The most pop­u­lar type of for­eign stock fund, those that hold a mix of large-cap stocks, re­turned an av­er­age of 5.9 per­cent. That’s more than dou­ble the 2.8 per­cent for their U.S. coun­ter­parts.

In­vestors have seen the split in per­for­mance and moved their money in pur­suit of it. Dur­ing May, for ex­am­ple, in­vestors plugged nearly $36 bil­lion into for­eign stock mu­tual funds and ex­change-traded funds. At the same time, they with­drew $3.1 bil­lion from U.S. stock funds, ac­cord­ing to Morn­ingstar.

■ Bond funds still aren’t dead.

Com­ing into the year, the ex­pec­ta­tion was for bond funds to strug­gle badly.

In­ter­est rates were on the rise be­cause of ex­pec­ta­tions of faster eco­nomic growth and in­fla­tion. And ris­ing rates mean price drops for the bonds sit­ting in the port­fo­lios of bond funds.

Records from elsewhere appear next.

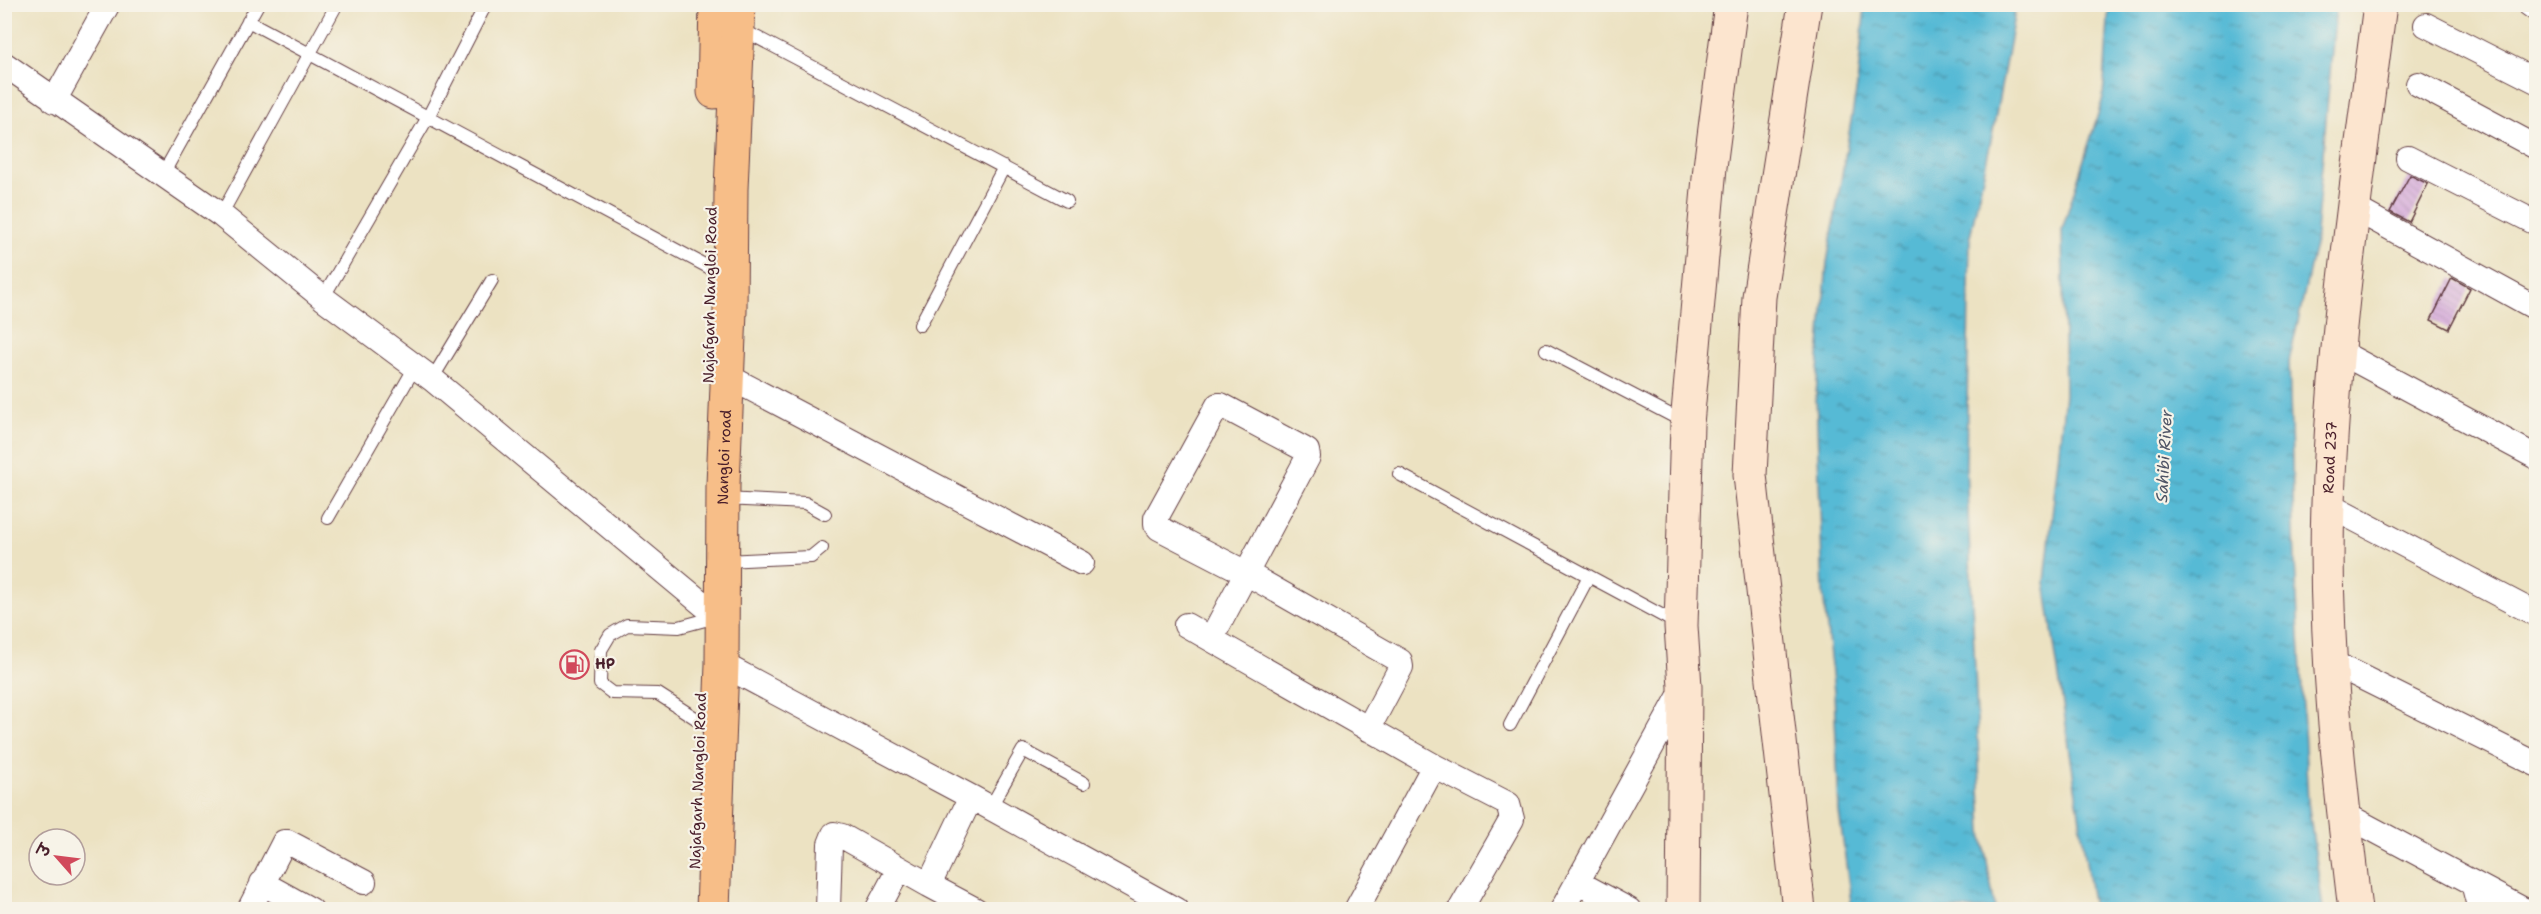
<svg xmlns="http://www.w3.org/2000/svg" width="2541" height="914" font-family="'Shantell Sans','Playpen Sans Deva',sans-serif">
<defs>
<pattern id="water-ripples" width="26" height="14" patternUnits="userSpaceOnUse" patternTransform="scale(1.5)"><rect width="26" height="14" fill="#57bad5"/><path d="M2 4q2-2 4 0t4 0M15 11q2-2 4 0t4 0" fill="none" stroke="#4a97ad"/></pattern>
<pattern id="building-back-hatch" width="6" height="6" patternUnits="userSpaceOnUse" patternTransform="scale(1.5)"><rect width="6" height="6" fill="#cd99d7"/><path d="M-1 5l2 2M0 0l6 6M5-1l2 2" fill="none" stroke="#a87caf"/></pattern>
</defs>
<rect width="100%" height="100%" fill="#f7f3e8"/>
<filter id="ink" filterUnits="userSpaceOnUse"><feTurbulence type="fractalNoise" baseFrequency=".0167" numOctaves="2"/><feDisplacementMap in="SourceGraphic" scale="12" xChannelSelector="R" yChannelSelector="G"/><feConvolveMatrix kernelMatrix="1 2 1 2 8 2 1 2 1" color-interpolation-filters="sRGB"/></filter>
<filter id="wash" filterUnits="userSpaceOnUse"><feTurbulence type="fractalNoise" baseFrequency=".008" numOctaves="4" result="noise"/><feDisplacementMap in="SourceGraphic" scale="24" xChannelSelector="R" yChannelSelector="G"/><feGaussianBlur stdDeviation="1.35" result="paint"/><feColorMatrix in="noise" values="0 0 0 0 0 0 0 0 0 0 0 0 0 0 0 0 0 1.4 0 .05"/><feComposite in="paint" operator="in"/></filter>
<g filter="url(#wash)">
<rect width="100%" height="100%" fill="#ece2c2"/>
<path fill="url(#water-ripples)" stroke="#506c80" stroke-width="1.5" d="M1865,5h151l-23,126 -23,105 -4,229 16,367 13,77h-143l-13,-98 -5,-119 -11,-99 -7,-198 11,-132 30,-177z
M2109,5h227l-21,240 -26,117 6,200 13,240 15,107h-230l-48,-327 20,-188 -3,-164 41,-132z"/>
<g id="blocks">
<path fill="url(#building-back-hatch)" d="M2410,175l18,9 -19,38 -19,-10z
M2452,278l18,10 -21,41 -18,-9z"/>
</g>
</g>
<g filter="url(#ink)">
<use href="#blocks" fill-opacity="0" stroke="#623c42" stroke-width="1.5"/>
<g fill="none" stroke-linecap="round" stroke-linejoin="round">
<defs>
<path id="lane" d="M248,21l462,247
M741,29l326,172
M163,174l95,-170
M221,215l116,-211
M323,298l105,-181 58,-113
M920,325l84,-158
M1546,350l140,73
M432,379l60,-99
M1399,474l279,150
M724,499l81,4 20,11
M328,518l87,-151
M725,561l86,-4 11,-9
M700,721l-42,-27 -46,-1 -12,-9 1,-34 9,-15 17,-10 52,2 26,-7
M1510,725l79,-149
M990,808l33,-58 61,33"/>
<path id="street" d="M2529,4l7,5
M2426,25l110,56
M4,64l217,151 102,83 109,81 273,227 17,1
M2418,84l118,63
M54,101l54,-97
M2408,158l128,65
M2354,208l182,100
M2338,351l198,106
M727,376l355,187
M2328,505l208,109
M1186,625l248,141 74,38 4,15 -52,91
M1211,639c32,-60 64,-121 97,-182l-1,-6 -5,-3 -81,-43h-3l-62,113v6l3,4 87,45 154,88 1,6 -33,62
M2331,662l205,102
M722,664l249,133 -42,88
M971,797l205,113
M2344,814l180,96
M1577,882l52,28
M262,883l49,27
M2473,883l7,27
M249,910l35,-68h4l76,40
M828,910l2,-66 4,-10 8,2 87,49 47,25
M877,910l22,-41
M1356,910l78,-144
M1562,910l122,-222"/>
<g id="secondary">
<path d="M1683,910l2,-223 -4,-61 6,-202 23,-257 21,-163"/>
<path d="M1799,910l-49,-435 9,-178 46,-293"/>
<path id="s1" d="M2355,910c-16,-134 -32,-271 -27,-406 5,-167 31,-334 52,-500"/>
</g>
<g id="primary">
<path d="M714,92l2,-88"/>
<path id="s2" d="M713,910l9,-246 1,-179 7,-174 1,-122 8,-185"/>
</g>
</defs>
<use href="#lane" stroke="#623c42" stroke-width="14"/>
<use href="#street" stroke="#623c42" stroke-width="26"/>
<use href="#secondary" stroke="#623c42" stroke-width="35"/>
<use href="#primary" stroke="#623c42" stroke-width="35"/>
<use href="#lane" stroke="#fff" stroke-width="12"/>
<use href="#street" stroke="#fff" stroke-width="24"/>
<use href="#secondary" stroke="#fce5cf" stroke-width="33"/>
<use href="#primary" stroke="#f7be88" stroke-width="33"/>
</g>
</g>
<defs>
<symbol id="fuel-ring" viewBox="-11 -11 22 22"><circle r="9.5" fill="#f7f3e8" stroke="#d1495b" stroke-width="1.5"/><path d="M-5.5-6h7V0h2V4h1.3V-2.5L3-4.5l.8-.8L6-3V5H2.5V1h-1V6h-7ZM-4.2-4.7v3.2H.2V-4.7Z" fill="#d1495b"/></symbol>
</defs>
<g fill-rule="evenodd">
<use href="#fuel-ring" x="558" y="648" width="33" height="33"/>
</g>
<g text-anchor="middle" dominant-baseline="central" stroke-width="4.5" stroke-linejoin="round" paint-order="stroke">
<g font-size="15" fill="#4a1f2b" stroke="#f7f3e8">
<text transform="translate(710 295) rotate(-89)">Najafgarh Nangloi Road</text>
<text stroke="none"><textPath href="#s1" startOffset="454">Road 237</textPath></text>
<text stroke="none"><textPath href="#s2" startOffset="453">Nangloi road</textPath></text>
<text transform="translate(698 781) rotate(-88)">Najafgarh Nangloi Road</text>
</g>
<g font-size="15" font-weight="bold" fill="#4a1f2b" stroke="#f7f3e8" text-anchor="start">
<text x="595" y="664">HP</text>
</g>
<g font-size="16" font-style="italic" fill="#4f5566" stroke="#f7f3e8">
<text transform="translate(2164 456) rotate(-87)">Sahibi River</text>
</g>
</g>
<rect width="2541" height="914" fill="none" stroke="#f7f3e8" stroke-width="24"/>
<g transform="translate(57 857) rotate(298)"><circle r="28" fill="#f7f3e8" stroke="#b29e9c" stroke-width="1.5"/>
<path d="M0-4.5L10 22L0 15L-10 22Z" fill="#d1495b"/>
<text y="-9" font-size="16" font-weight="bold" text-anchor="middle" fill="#4a1f2b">उ</text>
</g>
</svg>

But in­fla­tion re­mained low and eco­nomic growth re­mains mod­est.

That helped drive the most pop­u­lar cat­e­gory of bond funds, ones that own in­ter­me­di­ate-term bonds, to an av­er­age re­turn of 1.6 per­cent over the pre­vi­ous three months. They’ve done bet­ter than that just four times in the past 17 quar­ters.

■ Com­mod­ity funds were out­liers.

Among the rel­a­tively few losers last quar­ter were funds that fo­cus on oil and other com­modi­ties.

The price of crude con­tin­ues suf­fer from es­ti­mates that wells around the world are pro­duc­ing more oil than cus­tomers need. Crude dropped be­low $43 per bar­rel in late June, down from roughly $50 a year ago.

Funds that own en­ergy stocks lost an av­er­age of 12.1 per­cent, and ex­change-traded funds that try to track the price of crude had sim­i­lar drops.

Ex­change-traded funds that track gold also lost ground as low in­fla­tion dulled the ap­peal of the metal as an in­vest­ment. The SPDR Gold Trust, which trades un­der the sym­bol “GLD,” slipped 0.9 per­cent.